Tracing CO2 in Cave Systems: Testing a Biologic Model of H2CO3-Driven Cave Dissolution Using Stable Isotopes of Carbon

Temperature, saturation state, and pH are often investigated as factors governing dissolution rates in speleogenetic research.  New studies, however, suggest that a biotic component, specifically bacteria, may contribute significantly to cave formation.  H₂CO₃ is a common corrosive agent in limestone settings, however the origin of the CO₂ utilized in the production of H₂CO₃ is rarely investigated.  In this study, d¹³C of DIC and DOC collected from a variety of sources were used as tracers to determine sources and contributions of CO₂ in two geographically distinct caves where H₂CO₃-driven dissolution has been documented.  Crescent Top Cave in the northeastern region of San Salvador Island, The Bahamas has a single, low entrance and is hydrologically influenced by two dominant sources: 1) surface percolation and 2) a tidally-influenced marine pool connected to the hypersaline Crescent Pond fed by subsurface conduits to the ocean.  d¹³C_DIC values of the tidally influenced pool of Crescent Top Cave average -5.86 ‰, and were more depleted than Crescent Pond, which averages -4.28 ‰.  d¹³C_DIC of cave atmospheric water vapor has a value of -45.70 ‰, whereas d¹³C_CO2 of the cave atmosphere measures -16.07 ‰.  In contrast, Thornton's Cave in West Central Florida is a shallow cave with numerous entrances and permanent as well as ephemeral pools influenced by inputs from a variety of freshwater sources.
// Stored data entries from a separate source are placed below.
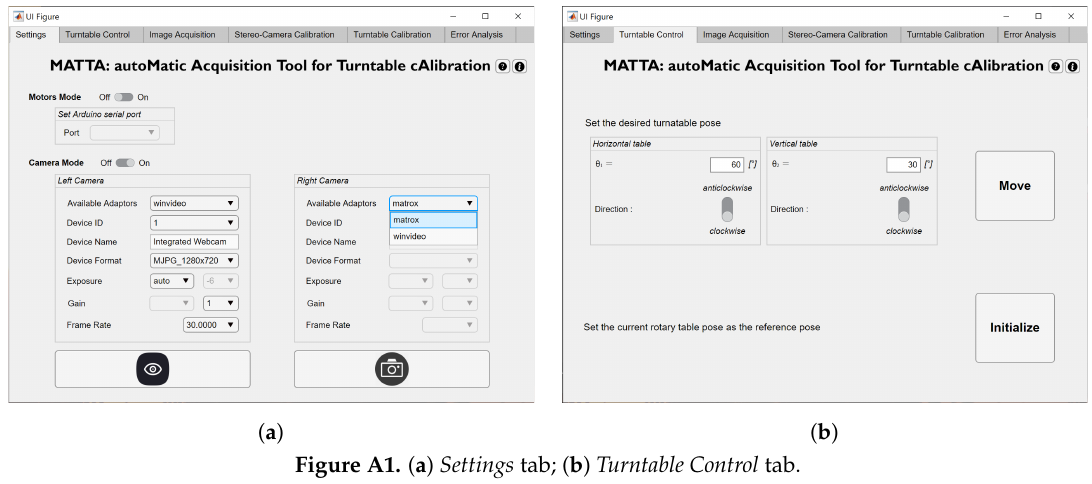
Figure A1. ( a ) Settings tab; ( b ) Turntable Control tab.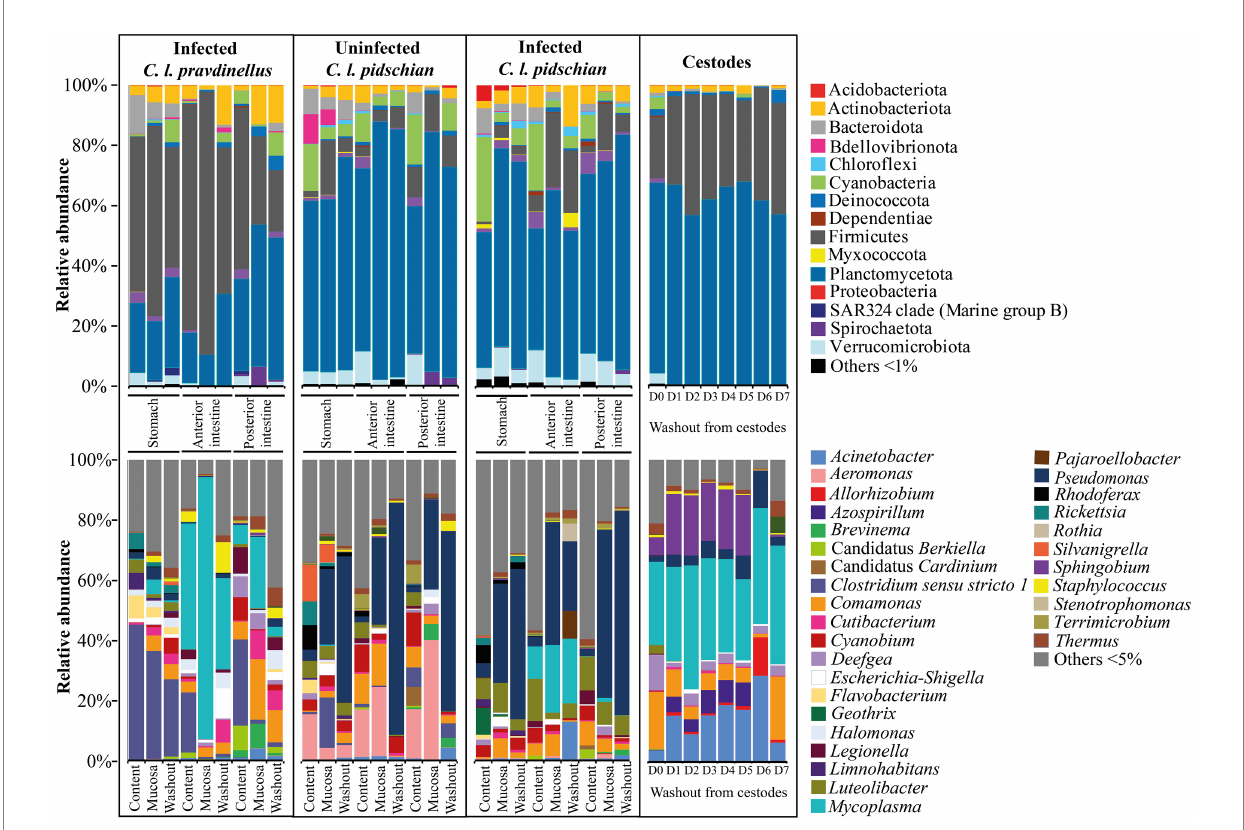
FIGURE 3 Dominant ASV at the phylum and lowest taxonomical level within the microbial communities from different segments of the digestive tract of whitefish and microbiota associated with cestodes parasitizing the intestine of “normal” C. l. pidschian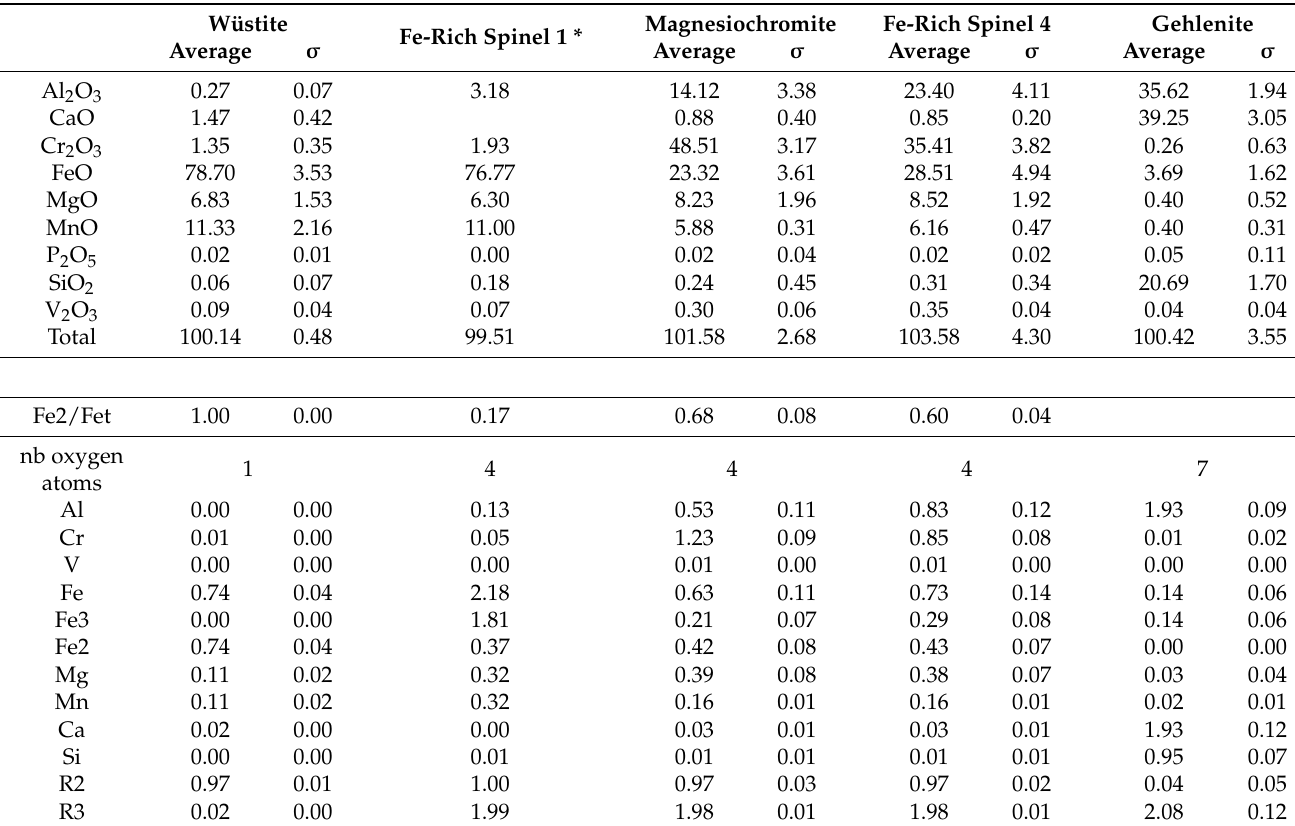
Table 8. Average chemical compositions and standard deviation ( σ ) of minerals identified in the non-magnetic fraction. Compositions were acquired using electron microprobe and expressed in weight percent of oxides. The structural formulae were calculated on the basis of the number of oxygen atoms in the mineral (1 for wüstite, 4 for minerals of the spinel group including magnetite and chromite, and 7 for gehlenite), and expressed in atom per formula unit (apfu). Wüstite Magnesiochromite Fe-Rich Spinel 4 Fe-Rich Spinel 1 *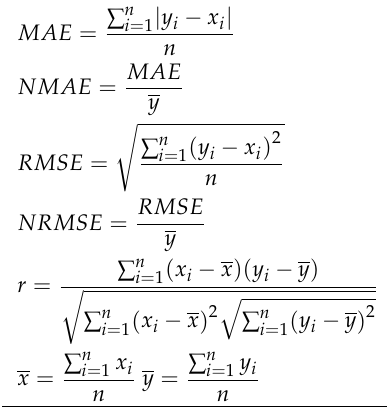
Table 3. Statistical indicators used to evaluate reliability of ANN modeling. MAE—mean absolute error; NMAE—normalized MAE; RMSE—root-mean-square error; NRMSE—normalized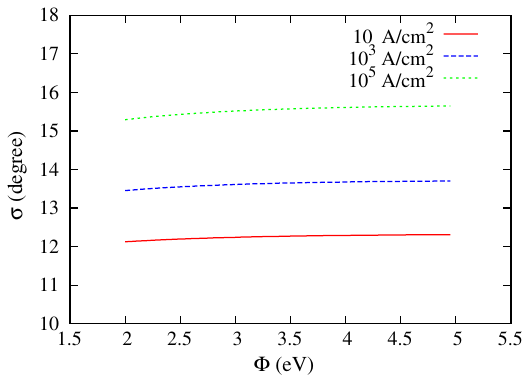
FIG. 1. Field emission from a planar copper surface. The work function of copper used here is 4.65 eV. The inset shows the relation between ln J and E .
Preliminary d¹³C analyses suggest that d¹³C_DIC of permanent water bodies average -5.14 ‰, with a d¹³C_DOC value of -25.85 ‰.  d¹³C_DIC of pore water extracted from walls of the cave average -3.33 ‰.  Given the relatively enriched isotopic values of the abiotic sources that may influence CO₂ in both cave settings, the depleted d¹³C results of this pilot study indicate that biotic activity influences the carbon cycling in cave settings, and is a likely contributor to H₂CO₃-driven dissolution.